[[ Available data, beginning ]]

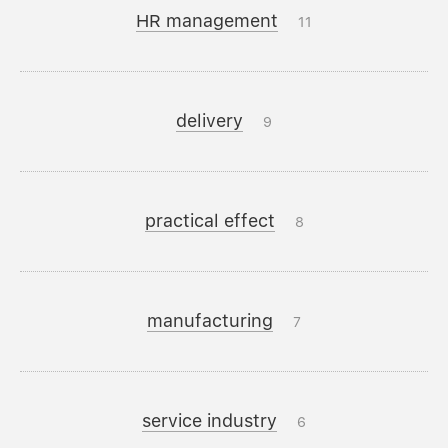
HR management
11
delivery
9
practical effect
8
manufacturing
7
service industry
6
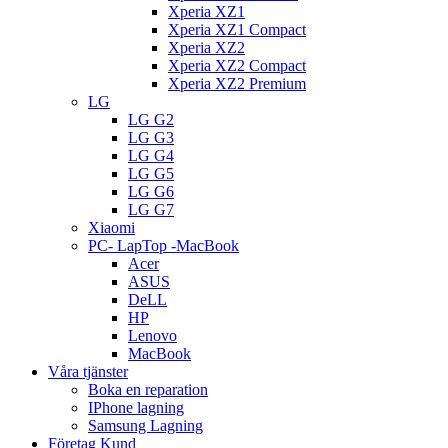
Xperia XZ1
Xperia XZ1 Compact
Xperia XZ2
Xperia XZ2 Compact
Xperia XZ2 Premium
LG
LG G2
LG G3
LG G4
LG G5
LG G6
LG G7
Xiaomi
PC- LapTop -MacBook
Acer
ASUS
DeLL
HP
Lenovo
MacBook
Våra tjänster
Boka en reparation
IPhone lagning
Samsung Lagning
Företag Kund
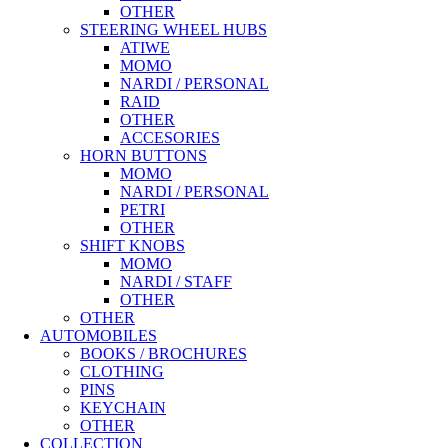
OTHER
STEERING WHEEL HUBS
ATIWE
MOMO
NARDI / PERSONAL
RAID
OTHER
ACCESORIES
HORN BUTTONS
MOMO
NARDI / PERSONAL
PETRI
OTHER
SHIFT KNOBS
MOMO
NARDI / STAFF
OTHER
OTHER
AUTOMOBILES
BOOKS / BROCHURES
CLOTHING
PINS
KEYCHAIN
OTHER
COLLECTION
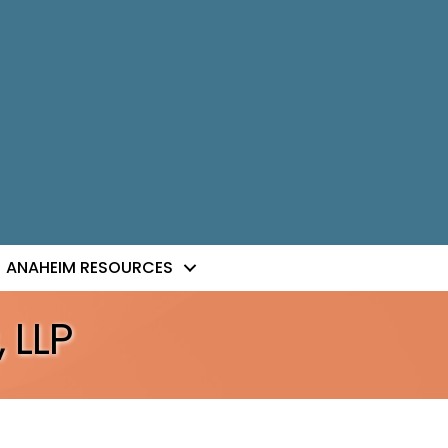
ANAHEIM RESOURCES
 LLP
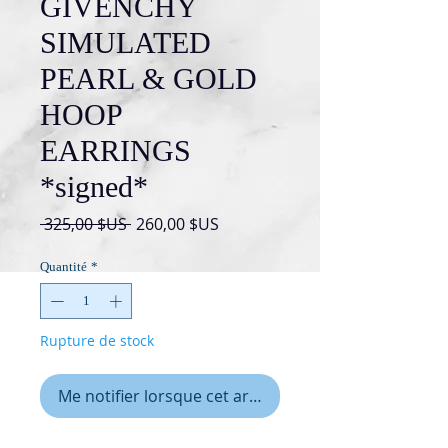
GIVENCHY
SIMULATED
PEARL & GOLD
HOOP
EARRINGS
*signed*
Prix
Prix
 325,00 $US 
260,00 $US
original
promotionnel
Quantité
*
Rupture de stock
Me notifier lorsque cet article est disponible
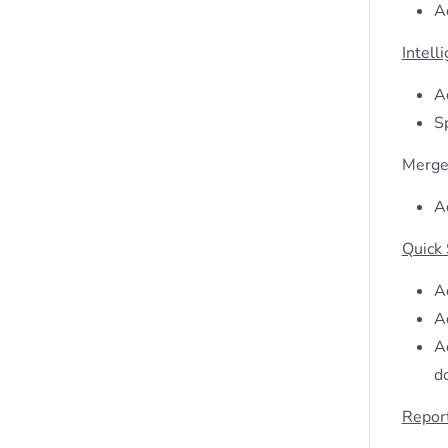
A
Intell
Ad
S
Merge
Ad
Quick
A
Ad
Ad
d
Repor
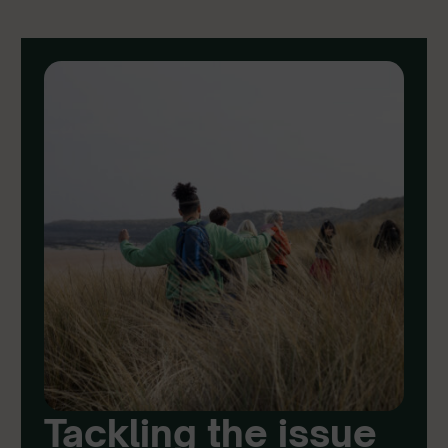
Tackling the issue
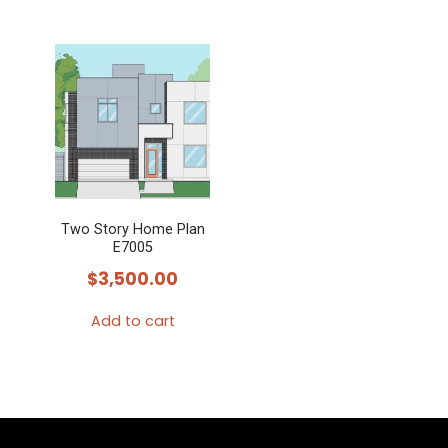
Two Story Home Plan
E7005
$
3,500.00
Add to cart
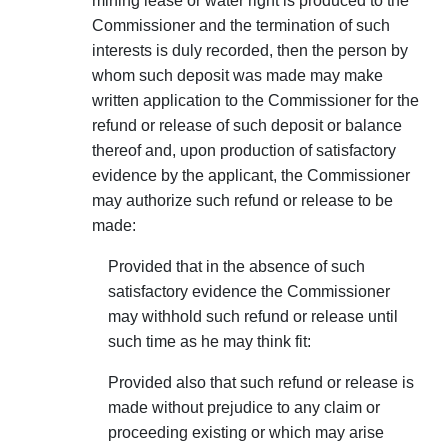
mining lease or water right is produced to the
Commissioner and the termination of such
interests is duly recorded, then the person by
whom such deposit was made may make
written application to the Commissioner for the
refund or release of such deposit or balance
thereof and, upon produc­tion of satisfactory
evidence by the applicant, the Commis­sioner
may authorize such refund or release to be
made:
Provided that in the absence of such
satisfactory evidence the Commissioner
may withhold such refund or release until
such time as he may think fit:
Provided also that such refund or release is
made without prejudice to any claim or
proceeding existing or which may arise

[[ Available data, end ]]

## Instructions for the task
Please transcribe all of the entries exactly and omit any picture they hold.

## Result
HR management
11
delivery
9
practical effect
8
manufacturing
7
service industry
6
Xperia XZ1
Xperia XZ1 Compact
Xperia XZ2
Xperia XZ2 Compact
Xperia XZ2 Premium
LG
LG G2
LG G3
LG G4
LG G5
LG G6
LG G7
Xiaomi
PC- LapTop -MacBook
Acer
ASUS
DeLL
HP
Lenovo
MacBook
Våra tjänster
Boka en reparation
IPhone lagning
Samsung Lagning
Företag Kund
OTHER
STEERING WHEEL HUBS
ATIWE
MOMO
NARDI / PERSONAL
RAID
OTHER
ACCESORIES
HORN BUTTONS
MOMO
NARDI / PERSONAL
PETRI
OTHER
SHIFT KNOBS
MOMO
NARDI / STAFF
OTHER
OTHER
AUTOMOBILES
BOOKS / BROCHURES
CLOTHING
PINS
KEYCHAIN
OTHER
COLLECTION
ANAHEIM RESOURCES
 LLP
GIVENCHY
SIMULATED
PEARL & GOLD
HOOP
EARRINGS
*signed*
Prix
Prix
 325,00 $US 
260,00 $US
original
promotionnel
Quantité
*
Rupture de stock
Me notifier lorsque cet article est disponible
A
Intell
Ad
S
Merge
Ad
Quick
A
Ad
Ad
d
Repor
Tackling the issue
Two Story Home Plan
E7005
$
3,500.00
Add to cart
mining lease or water right is produced to the
Commissioner and the termination of such
interests is duly recorded, then the person by
whom such deposit was made may make
written application to the Commissioner for the
refund or release of such deposit or balance
thereof and, upon produc­tion of satisfactory
evidence by the applicant, the Commis­sioner
may authorize such refund or release to be
made:
Provided that in the absence of such
satisfactory evidence the Commissioner
may withhold such refund or release until
such time as he may think fit:
Provided also that such refund or release is
made without prejudice to any claim or
proceeding existing or which may arise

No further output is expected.